TASK REQUIREMENTS:
[1] Find each line in the rows below that contains the string "side" and copy those lines. Treat case as significant.
[2] Please continue the excerpt below on the subgroup local block I/O extension, picking up right after its final sentence.

SUPPLIED TEXT:
Insert a section between the restrictions on SubgroupBufferBlockIOINTEL instructions when the pointer operand Ptr is a pointer to the CrossWorkGroup Storage Class and restrictions on SubgroupImageBlockIOINTEL instructions:

The following restrictions apply to the SubgroupBufferBlockIOINTEL instructions when the pointer operand Ptr is a pointer to the Workgroup Storage Class:

  • The pointer Ptr must be 128-bit (16-byte) aligned for both reads and writes.

Issues

  1. What should this extension be called?

    RESOLVED: cl_intel_subgroup_local_block_io

  2. Do we need un-suffixed aliases of the 32-bit subgroup block read and write functions?

    RESOLVED: Yes, this extension describes both suffixed functions and their un-suffixed aliases.

    As background:

    The 32-bit subgroup block read and write functions were originally un-suffixed in cl_intel_subgroups.

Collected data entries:
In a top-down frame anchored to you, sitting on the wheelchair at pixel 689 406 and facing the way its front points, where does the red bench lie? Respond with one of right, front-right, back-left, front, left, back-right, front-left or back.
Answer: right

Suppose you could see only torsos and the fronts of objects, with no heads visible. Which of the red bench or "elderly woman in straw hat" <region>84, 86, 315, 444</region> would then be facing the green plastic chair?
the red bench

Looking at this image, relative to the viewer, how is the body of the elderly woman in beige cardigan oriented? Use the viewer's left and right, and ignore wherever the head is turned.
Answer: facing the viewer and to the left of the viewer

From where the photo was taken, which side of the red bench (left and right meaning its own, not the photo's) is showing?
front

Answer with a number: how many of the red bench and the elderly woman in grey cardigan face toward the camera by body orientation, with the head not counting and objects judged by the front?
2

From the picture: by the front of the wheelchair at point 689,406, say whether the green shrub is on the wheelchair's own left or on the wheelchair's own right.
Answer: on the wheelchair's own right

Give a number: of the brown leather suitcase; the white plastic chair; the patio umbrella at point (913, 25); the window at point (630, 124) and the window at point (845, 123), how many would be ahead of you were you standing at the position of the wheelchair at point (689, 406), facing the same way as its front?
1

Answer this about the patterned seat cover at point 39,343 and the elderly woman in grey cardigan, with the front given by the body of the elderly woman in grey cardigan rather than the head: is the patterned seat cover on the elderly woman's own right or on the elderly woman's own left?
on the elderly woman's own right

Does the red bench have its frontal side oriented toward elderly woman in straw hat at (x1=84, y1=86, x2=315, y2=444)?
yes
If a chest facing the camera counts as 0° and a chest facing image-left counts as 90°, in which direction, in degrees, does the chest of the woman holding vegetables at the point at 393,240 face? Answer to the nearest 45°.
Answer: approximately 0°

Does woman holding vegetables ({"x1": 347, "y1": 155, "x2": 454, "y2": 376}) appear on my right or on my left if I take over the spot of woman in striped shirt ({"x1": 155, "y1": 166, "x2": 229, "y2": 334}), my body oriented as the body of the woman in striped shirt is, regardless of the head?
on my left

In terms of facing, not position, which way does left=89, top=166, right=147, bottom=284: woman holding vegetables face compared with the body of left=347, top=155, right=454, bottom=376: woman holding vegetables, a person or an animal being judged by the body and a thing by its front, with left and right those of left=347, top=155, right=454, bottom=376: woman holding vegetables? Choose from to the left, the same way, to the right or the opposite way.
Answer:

ANSWERS BY ITEM NUMBER:
[1]
From where the photo was taken, which side of the red bench (left and right meaning its own, not the photo's) is showing?
Does the red bench have its frontal side oriented toward elderly woman in straw hat at (x1=84, y1=86, x2=315, y2=444)?

[2]
    When we extended the subgroup block read and write functions for other types in cl_intel_subgroups_short (and, eventually, cl_intel_subgroups_char and cl_intel_subgroups_long), we added suffixed aliases for consistency with the suffixed functions added to support the other types.

    For consistency with cl_intel_subgroups we should include both the un-suffixed and suffixed versions of the 32-bit functions.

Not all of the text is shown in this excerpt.